== Приведённый отрывок ==
○ ○ ○ ○ ○

Международный институт социальной истории

Поделись знанием:
Перейти к: навигация, поиск
Международный институт социальной истории
(IISG)

Международный институт социальной истории, МИСИ (англ. International Institute of Social History, нидерл. Internationaal Instituut voor Sociale Geschiedenis, сокращенно IISG) — научно-исследовательское учреждение в Амстердаме (Нидерланды), располагающее крупнейшим архивом по истории левого движения. Основан в 1935 году. Входит в состав Королевской академии наук Нидерландов. Занимается сбором и изучением документов по истории общественных движений.

○ ○ ○ ○ ○

== Раздел данных ==
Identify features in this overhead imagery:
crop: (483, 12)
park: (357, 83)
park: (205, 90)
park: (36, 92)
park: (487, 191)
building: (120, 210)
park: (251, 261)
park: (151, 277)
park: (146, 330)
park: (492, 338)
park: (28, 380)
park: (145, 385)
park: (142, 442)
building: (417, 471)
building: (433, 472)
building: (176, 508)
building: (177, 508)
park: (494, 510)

○ ○ ○ ○ ○

== Задания ==
1. В каком году был основан Международный институт социальной истории согласно тексту о нём?
2. Продолжите, пожалуйста, текст о Международном институте социальной истории, начиная после его последнего предложения.

== Ответы на задания ==
1. В 1935 году.

2.
История института

От основания до окончания Второй мировой войны

Институт был основан 25 ноября 1935 года Николаасом Постюмусом (Nicolaas Posthumus) как место хранения и изучения документов, касающихся истории общественного движения, в особенности социал-демократических и рабочих организаций. Политическая ситуация в Центральной и Восточной Европе в середине и второй половине 1930-х годов (захват власти в Германии Гитлером, а также процессы, происходившие в сталинистском СССР), представляли серьёзную угрозу как для участников многих общественных движений, так и для их архивов. Сохранить их, вывозя в нейтральные Нидерланды, и сделать доступными для исследователей стало основной задачей института.

В 19351940 годах деятельность института полностью финансировалась страховой компанией Де Централе (De Centrale), близкой к социал-демократическому движению. В этот период институт активно собирал документы по всей Европе. Наиболее важными приобретениями стало архивное наследство К. Маркса и Ф. Энгельса, архивы и библиотеки многих российских анархистов и социал-демократов, покинувших в разное время Россию и СССР, а также архивы профсоюзных и анархистских организаций Испании.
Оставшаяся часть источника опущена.